Yet the same thing stops you from deleting your social media every time. One simple belief keeps you from doing what you know would be better for the world and for yourself. It’s the phrase “I need social media.”

  • I need Facebook to contact my overseas friends.
  • I need Facebook Messenger to talk to all my friends who insist on using messenger.
  • I need Instagram to show photos of the kids with the family.
  • I need WhatsApp to contact my overseas friends.
  • I need Twitter to keep up with the news.
  • I need Snapchat to send destructible messages.
  • I need Instagram or Snapchat stories to know what’s going on.

People tell themselves many stories about why they need social media. Social media companies’ entire existence hinges on their ability to get you to believe these stories about why you need what they’re offering is true.

These stories are not true. You don’t need social media.

I was once a heavy social media user. The majority of my waking hours were spent surfing social media on one of my flagship Apple devices. The rest of my life was crammed into the margins. My hobbies revolved around creating “good” content to post on social media.

I’ve been happily living without social media for three years now. I can safely say I didn’t need social media for anything I thought I did. I didn’t need social media at all, really. It was more of a burden than anything, constantly needing to be checked and updated.

Many of the things I thought I needed social media for, I can do quite fine without it.

Contacting Overseas Friends

Contacting overseas friends is not nearly as difficult as everyone says it is. I’ve never needed Whatsapp to stay in contact with people overseas. Email, Slack, Zoom, and even Skype have served me wonderfully in this way. Most people already have a Skype, too, so it’s not like you’re asking someone to go through the effort of creating an account on a new service.

Contacting Friends

When I decided to quit social media, I was in a social setting where everyone kept in contact primarily through Snapchat. I didn’t wonder “how will my friends contact me?” I thought to myself “If they want to talk to me, they can send me a text.”

I posted to my Snapchat story some text that said ‘I’m deleting my account so send me your number if you want to stay in contact’ and collected the phone numbers of friends. It was that easy.

If you’re sincerely worried you’re going to lose all your friends because you don’t want to use a particular messaging platform anymore, you should worry about the quality of your friendships.

Sending Photos to Loved Ones

Instagram has everyone convinced we need to be sharing photos of our lives with one another. But this is an illusion Instagram’s marketing department works hard to create. Living without Instagram, I simply didn’t want to compulsively share photos the way I used to.

Without a feed to constantly update, I lost motivation to take pictures and selfies. Without an “image” to cultivate, I lost interest in fashion and gadgets. Without somewhere to be seen, I lost the desire to go trendy places. My interest in more satisfying things grew. Hiking became my favorite pasttime. Instead of surfing social media, I spend my time reading books. And I didn’t need to take pictures of it happening to derive satisfaction from it.

On the odd occasion I do want to share a photo with someone, I text it to them personally. Modern apps are more than capable of letting us share photos with each other.

Following the News

Advertisement-funded algorithm-powered social media newsfeeds are among the worst ways to consume news. We have proven it beyond the shadow of a doubt. If you claim to care about reading unbiased news even a little bit, you should not be using social media to source your news.

Go to reputable sources instead. Start with Wikipedia Current Events and AllSides. Do some research of your own into which websites are more or less trustworthy and pick reliable websites of your own to visit for the news. And please, for the love of God, read the entire story. Not just the headline.

* _GIVEN ENTRIES_
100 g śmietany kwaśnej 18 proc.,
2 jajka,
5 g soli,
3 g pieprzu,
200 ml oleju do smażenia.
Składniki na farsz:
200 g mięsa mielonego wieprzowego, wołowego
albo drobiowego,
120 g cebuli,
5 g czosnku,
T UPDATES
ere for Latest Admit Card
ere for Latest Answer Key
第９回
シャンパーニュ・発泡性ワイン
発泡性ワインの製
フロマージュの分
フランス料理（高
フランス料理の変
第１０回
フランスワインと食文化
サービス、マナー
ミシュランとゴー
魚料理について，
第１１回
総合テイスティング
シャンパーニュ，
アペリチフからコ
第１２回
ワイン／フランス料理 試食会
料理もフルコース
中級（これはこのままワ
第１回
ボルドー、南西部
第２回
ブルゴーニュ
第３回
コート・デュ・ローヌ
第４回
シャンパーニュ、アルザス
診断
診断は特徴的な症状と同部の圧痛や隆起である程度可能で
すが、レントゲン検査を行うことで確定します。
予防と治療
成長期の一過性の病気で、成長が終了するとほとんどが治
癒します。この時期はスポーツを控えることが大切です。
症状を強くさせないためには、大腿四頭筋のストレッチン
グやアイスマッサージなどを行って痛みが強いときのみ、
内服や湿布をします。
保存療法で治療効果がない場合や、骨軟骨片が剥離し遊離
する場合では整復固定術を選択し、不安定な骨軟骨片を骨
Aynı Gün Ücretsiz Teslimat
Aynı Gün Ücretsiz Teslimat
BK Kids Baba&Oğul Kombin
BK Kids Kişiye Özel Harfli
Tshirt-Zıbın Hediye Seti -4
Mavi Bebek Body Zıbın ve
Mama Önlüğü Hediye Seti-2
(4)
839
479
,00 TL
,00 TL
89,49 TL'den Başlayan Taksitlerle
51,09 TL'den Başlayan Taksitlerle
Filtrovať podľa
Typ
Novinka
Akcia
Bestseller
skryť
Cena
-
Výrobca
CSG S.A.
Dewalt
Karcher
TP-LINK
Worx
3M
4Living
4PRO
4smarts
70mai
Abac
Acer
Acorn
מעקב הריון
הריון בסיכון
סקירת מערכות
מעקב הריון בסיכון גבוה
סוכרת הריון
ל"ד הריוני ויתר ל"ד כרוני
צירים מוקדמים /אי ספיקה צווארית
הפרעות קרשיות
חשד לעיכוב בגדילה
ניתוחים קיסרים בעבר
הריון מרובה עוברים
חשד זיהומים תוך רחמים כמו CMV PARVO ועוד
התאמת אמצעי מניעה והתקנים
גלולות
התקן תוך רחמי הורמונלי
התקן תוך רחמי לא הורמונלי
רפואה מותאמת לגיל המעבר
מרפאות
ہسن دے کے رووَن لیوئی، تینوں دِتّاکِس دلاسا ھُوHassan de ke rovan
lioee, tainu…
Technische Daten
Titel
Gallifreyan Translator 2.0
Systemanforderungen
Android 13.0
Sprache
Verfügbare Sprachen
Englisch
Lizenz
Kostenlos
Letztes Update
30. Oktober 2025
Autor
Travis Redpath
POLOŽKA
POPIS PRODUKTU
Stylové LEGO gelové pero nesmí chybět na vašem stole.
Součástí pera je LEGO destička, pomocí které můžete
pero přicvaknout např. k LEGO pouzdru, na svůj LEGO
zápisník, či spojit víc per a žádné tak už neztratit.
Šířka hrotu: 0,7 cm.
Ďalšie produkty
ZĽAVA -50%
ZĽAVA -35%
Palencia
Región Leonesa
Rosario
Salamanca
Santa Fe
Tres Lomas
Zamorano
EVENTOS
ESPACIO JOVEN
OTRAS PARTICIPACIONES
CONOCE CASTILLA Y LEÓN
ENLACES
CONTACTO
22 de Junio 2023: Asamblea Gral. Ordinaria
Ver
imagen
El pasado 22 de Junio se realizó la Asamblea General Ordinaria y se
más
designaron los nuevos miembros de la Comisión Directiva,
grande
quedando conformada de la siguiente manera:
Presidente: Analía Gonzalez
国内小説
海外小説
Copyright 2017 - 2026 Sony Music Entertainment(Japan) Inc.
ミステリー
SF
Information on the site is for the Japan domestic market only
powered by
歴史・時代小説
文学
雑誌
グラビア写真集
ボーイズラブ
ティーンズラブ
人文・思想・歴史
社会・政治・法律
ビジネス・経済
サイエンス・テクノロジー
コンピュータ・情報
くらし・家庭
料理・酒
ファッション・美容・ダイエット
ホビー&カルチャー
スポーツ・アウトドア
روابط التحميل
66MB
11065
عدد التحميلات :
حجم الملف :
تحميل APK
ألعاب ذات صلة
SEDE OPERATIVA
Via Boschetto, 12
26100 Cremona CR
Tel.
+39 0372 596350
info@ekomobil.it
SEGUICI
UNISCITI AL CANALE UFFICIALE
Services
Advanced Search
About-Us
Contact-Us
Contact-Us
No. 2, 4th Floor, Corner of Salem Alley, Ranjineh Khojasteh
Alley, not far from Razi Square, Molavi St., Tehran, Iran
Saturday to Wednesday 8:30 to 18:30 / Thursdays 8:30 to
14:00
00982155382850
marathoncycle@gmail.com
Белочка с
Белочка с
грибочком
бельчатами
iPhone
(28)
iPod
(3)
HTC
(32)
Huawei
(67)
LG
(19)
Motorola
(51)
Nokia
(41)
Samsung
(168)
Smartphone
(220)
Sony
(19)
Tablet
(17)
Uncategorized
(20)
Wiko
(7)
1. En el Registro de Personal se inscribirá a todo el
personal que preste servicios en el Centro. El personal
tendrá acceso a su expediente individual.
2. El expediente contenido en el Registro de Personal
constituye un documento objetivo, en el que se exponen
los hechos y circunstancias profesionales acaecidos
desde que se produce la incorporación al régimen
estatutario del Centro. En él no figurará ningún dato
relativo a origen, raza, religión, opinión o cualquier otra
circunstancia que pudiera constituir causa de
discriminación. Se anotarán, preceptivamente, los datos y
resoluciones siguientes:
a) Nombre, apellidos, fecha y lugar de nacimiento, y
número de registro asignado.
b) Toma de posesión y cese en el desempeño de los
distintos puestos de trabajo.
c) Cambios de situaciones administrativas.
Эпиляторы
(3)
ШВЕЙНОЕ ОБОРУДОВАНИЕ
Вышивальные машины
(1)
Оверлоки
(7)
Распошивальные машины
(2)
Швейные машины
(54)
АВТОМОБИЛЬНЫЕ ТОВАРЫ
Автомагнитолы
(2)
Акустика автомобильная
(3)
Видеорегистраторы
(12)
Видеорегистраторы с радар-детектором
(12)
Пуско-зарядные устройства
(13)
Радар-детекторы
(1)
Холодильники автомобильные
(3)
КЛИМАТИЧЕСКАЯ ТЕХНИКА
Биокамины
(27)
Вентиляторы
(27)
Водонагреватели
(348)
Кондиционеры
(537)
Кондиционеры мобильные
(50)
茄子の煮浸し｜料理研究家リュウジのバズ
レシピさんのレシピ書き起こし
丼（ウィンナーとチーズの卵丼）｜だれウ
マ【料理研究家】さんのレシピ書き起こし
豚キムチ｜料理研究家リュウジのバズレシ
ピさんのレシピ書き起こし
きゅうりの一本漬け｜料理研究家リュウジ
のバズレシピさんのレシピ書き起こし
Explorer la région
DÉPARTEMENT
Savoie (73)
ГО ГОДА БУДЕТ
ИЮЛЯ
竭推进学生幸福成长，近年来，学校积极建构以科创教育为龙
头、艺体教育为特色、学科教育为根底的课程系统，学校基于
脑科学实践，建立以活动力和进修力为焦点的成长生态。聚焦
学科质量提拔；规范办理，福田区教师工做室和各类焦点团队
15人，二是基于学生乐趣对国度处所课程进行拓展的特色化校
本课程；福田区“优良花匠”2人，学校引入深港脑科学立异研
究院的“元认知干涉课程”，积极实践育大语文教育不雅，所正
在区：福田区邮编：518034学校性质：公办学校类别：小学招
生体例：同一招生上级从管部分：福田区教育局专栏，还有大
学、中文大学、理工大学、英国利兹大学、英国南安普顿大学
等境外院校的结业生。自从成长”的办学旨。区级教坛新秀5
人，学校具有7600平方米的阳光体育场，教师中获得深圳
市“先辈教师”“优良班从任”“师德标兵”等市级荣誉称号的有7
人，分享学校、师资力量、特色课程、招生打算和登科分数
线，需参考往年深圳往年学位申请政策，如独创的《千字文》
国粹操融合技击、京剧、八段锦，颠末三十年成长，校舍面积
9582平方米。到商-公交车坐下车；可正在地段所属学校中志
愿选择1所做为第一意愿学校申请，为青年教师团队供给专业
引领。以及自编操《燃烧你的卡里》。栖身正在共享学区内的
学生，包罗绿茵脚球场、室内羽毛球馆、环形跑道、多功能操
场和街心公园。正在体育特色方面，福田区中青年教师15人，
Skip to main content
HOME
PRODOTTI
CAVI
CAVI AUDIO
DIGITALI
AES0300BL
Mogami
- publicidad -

* _PROBLEMS TO WORK ON_
a) Reproduce the passage of the social media essay starting at "People tell themselves" and ending at "on social media.".
b) Decide whether each statement agrees with the social media essay, answering yes or no and quoting the words that settle it: (i) The writer has lived without social media for three years. (ii) The writer relied on WhatsApp to keep in touch with people overseas. (iii) The writer recommends Wikipedia Current Events and AllSides as starting points for news.
The rows can be set aside; nothing here depends on them.

* _SOLUTION LIST_
a)
People tell themselves many stories about why they need social media. Social media companies’ entire existence hinges on their ability to get you to believe these stories about why you need what they’re offering is true.

These stories are not true. You don’t need social media.

I was once a heavy social media user. The majority of my waking hours were spent surfing social media on one of my flagship Apple devices. The rest of my life was crammed into the margins. My hobbies revolved around creating “good” content to post on social media.

b)
(i) Yes: "I’ve been happily living without social media for three years now."
(ii) No: "I’ve never needed Whatsapp to stay in contact with people overseas."
(iii) Yes: "Start with Wikipedia Current Events and AllSides."